The price per school team is $21,500, typically supplied by a mix of local and national donors, some of them solicited by officials at the nonprofit. Commercial rates for shipping experiments are higher. If that sounds steep, consider that the overall trip costs hundreds of millions.

Each student team took part in a local competition to get its experiment aboard the station, writing proposals much as professional scientists might do to secure a grant.

At the Downingtown academy, a science magnet school, faculty judges winnowed 75 proposals to three. Final winners at all schools were picked by an expert panel convened by the nonprofit.

The winning Downingtown team has eight members. (One missed out on assembling the test tube due to a prior commitment.) Only in ninth grade when they submitted their plan, they beat out older students with clear writing.

"The ability to communicate clearly what they wanted to do was really important," said Justin Staub, a social studies teacher who helped judge. "Some of the older kids overdid it."

The group's test tube contains a small amount of simulated stomach acid, sealed off from the rest of the container's contents by a plastic clamp. Astronauts will open one clamp to mix the acid with the Aleve. After 12 hours, they will open a second clamp to add an antacid to the mix, thereby arresting the process.
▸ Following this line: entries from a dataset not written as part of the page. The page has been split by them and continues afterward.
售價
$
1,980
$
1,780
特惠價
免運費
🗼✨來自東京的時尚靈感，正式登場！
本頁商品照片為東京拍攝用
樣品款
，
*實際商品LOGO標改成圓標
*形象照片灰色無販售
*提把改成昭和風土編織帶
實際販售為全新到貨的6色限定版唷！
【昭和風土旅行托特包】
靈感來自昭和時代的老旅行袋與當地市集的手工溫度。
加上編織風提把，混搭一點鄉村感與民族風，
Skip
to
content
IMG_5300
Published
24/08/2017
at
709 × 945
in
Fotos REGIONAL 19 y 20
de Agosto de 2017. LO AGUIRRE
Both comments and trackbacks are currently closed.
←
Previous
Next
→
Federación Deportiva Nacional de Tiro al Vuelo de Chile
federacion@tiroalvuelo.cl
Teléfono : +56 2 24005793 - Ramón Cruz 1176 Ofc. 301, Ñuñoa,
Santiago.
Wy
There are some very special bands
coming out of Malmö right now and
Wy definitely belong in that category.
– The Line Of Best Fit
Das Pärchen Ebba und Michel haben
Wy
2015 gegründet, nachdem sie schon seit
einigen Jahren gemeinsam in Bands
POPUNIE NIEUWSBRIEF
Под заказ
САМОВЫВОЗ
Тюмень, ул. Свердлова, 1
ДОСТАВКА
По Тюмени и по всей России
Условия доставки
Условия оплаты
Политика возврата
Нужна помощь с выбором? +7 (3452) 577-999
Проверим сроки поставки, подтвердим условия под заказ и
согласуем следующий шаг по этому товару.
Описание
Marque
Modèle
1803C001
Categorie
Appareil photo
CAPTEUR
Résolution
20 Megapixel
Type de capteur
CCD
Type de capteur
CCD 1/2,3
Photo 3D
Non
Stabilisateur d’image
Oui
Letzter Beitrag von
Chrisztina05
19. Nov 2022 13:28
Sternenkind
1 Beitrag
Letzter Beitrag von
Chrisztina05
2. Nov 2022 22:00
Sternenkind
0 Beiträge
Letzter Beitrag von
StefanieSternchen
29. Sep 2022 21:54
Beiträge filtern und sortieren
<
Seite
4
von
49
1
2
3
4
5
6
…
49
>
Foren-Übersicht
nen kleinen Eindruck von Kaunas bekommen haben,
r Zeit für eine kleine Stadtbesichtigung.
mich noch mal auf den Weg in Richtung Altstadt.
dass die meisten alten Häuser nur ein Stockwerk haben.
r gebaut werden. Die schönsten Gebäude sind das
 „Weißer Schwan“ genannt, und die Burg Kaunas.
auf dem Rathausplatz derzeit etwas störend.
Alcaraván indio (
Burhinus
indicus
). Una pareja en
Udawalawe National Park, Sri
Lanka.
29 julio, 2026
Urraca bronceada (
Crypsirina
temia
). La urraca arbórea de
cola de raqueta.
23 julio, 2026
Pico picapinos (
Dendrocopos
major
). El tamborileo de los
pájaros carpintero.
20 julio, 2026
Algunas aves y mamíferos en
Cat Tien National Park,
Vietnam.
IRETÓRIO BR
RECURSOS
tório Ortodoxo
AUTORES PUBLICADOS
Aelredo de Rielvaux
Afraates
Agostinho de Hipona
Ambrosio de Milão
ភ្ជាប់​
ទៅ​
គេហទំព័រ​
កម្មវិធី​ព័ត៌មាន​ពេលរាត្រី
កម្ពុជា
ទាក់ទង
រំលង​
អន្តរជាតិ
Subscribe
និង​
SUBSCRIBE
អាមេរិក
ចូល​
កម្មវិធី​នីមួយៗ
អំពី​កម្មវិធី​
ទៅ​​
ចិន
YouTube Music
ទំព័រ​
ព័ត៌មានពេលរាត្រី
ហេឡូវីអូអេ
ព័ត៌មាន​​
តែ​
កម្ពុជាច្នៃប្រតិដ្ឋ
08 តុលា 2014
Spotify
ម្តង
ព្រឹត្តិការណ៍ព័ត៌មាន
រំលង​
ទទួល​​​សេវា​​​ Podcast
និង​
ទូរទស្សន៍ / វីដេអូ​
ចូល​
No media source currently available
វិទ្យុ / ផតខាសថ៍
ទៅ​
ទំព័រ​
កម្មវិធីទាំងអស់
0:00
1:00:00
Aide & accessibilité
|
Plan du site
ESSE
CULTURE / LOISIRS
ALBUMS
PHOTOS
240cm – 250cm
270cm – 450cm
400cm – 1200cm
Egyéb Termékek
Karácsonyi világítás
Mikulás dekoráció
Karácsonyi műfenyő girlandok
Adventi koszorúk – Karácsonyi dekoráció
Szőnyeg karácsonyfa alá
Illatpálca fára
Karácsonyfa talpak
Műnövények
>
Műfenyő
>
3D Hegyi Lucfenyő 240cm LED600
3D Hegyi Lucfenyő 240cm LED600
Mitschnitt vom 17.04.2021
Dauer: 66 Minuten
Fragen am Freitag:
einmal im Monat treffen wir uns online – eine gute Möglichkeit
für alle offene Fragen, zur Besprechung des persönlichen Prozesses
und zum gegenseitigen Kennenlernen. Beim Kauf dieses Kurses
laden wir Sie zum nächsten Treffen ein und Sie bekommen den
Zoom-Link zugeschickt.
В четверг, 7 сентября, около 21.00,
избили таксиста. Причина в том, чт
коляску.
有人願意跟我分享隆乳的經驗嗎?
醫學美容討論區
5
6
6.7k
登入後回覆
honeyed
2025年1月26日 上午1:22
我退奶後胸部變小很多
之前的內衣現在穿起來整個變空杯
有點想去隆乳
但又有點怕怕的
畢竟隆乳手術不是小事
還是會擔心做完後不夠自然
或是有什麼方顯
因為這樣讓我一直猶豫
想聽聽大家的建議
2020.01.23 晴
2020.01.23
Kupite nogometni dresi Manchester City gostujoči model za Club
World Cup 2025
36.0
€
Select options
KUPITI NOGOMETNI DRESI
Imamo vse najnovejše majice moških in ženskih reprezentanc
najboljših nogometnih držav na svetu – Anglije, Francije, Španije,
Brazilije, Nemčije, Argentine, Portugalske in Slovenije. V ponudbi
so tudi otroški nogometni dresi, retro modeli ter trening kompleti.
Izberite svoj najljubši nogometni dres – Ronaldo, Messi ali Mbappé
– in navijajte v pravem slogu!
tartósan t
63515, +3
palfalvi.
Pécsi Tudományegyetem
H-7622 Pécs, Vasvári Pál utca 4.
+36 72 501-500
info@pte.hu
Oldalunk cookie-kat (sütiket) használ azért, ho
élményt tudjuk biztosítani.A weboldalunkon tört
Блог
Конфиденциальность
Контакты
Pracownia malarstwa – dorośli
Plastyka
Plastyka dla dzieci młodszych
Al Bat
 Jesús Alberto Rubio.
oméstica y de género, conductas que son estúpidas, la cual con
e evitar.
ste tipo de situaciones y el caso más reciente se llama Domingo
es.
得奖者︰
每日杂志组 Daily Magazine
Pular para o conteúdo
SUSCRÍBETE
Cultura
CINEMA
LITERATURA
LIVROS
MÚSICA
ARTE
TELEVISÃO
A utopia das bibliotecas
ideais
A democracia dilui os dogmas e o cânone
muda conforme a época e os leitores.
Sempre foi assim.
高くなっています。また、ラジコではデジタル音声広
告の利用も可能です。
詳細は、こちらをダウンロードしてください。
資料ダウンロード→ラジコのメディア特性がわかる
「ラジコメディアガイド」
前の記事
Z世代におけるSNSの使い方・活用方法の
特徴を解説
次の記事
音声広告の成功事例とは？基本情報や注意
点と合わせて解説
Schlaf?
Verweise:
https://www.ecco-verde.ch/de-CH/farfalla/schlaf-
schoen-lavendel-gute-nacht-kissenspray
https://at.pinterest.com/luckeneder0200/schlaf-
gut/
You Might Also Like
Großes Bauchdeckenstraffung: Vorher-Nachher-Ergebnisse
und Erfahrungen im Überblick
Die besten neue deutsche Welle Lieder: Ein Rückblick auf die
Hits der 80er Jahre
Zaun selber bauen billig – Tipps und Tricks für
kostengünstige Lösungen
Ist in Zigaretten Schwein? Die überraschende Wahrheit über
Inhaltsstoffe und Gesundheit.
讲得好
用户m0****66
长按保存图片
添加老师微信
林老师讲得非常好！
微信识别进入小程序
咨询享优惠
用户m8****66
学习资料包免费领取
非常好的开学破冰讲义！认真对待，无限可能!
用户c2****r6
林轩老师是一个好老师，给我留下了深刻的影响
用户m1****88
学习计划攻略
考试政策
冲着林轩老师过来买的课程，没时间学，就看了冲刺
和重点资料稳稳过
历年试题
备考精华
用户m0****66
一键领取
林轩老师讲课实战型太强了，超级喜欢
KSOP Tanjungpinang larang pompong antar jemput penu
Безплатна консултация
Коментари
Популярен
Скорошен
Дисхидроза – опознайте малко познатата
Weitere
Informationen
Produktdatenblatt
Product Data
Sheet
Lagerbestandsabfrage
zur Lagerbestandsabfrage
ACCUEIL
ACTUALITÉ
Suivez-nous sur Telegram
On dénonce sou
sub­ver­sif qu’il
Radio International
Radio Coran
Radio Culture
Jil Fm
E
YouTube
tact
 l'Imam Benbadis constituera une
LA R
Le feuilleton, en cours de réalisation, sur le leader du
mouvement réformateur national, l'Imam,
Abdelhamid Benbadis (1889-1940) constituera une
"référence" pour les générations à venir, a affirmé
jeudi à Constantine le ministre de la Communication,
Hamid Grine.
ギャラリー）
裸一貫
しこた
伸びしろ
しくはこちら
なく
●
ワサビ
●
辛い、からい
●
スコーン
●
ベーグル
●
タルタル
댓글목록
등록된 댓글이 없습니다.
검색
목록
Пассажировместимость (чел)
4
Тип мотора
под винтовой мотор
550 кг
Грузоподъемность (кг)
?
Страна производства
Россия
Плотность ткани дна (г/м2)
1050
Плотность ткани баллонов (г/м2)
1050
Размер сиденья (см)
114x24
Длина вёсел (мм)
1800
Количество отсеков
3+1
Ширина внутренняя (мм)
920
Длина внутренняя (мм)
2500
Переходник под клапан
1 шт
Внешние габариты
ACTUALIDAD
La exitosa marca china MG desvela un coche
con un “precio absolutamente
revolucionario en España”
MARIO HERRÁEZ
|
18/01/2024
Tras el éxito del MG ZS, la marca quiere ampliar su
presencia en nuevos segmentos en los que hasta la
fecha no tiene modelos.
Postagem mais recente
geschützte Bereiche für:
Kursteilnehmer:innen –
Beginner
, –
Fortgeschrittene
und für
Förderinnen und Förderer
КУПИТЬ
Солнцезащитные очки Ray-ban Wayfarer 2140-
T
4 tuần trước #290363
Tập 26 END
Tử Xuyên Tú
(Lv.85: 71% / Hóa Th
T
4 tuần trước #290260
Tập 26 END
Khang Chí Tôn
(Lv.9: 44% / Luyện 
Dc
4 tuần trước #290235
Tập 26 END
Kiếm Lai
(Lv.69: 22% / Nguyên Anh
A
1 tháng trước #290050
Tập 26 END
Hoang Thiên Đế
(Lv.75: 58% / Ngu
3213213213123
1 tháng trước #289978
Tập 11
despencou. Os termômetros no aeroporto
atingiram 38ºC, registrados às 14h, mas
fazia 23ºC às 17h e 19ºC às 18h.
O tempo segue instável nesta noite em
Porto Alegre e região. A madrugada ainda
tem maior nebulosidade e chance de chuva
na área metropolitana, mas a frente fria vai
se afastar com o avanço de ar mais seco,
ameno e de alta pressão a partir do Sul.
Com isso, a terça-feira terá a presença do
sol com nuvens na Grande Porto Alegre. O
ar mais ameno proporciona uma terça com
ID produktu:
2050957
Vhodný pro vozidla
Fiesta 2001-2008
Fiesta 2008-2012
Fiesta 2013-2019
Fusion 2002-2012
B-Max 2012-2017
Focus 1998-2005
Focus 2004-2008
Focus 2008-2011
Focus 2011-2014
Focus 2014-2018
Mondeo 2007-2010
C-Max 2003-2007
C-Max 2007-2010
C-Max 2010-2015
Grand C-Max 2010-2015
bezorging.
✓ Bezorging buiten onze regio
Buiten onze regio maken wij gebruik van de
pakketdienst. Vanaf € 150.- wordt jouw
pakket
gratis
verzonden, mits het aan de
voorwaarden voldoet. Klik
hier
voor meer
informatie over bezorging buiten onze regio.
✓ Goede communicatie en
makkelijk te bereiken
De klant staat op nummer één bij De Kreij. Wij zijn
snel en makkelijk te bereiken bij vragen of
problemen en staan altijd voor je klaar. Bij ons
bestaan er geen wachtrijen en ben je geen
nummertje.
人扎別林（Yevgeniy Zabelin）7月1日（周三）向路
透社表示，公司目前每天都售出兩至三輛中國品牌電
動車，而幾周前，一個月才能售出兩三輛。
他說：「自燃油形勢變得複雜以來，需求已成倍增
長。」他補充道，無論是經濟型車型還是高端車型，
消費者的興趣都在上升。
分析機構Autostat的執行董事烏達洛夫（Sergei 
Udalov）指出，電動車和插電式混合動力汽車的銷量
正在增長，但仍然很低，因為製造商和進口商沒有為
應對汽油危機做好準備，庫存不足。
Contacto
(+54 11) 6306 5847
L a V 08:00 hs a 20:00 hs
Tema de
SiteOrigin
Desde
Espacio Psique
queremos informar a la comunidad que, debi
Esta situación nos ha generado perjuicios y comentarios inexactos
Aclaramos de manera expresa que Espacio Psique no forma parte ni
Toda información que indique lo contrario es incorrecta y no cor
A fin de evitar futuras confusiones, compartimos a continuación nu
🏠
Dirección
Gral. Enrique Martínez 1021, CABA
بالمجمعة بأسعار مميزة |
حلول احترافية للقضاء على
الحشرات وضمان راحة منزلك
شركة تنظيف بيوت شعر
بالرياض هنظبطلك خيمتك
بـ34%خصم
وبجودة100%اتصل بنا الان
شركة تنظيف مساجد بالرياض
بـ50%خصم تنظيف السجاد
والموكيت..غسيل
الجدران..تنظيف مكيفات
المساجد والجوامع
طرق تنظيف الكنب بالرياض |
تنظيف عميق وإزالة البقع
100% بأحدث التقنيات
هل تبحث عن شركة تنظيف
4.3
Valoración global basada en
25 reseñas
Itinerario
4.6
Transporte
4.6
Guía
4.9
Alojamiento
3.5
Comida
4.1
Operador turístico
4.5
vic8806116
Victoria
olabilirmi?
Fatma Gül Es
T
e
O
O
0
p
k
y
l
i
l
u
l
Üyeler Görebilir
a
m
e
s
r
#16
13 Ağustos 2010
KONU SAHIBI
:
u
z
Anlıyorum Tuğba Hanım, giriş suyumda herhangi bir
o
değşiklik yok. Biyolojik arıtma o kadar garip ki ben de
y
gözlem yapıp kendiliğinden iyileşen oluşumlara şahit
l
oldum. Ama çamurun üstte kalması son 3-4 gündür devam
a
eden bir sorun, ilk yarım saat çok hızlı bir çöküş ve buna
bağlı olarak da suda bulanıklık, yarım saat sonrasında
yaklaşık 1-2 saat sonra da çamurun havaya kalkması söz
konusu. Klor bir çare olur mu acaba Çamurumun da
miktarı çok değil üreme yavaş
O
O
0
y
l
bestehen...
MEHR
On Earth, all of the Aleve would be gone after 12 hours, a fact the group seeks to confirm with similar experiments in Downingtown. In space, will some of the medication be left?

The students will have to wait two months for results, which are shipped back on a Russian craft. But in the meantime, Downingtown science curriculum leader Eric Daney is trying to arrange a student trip to watch the rocket launch from a pad in Wallops Island, Va.

Talk about seeing your experiment take flight.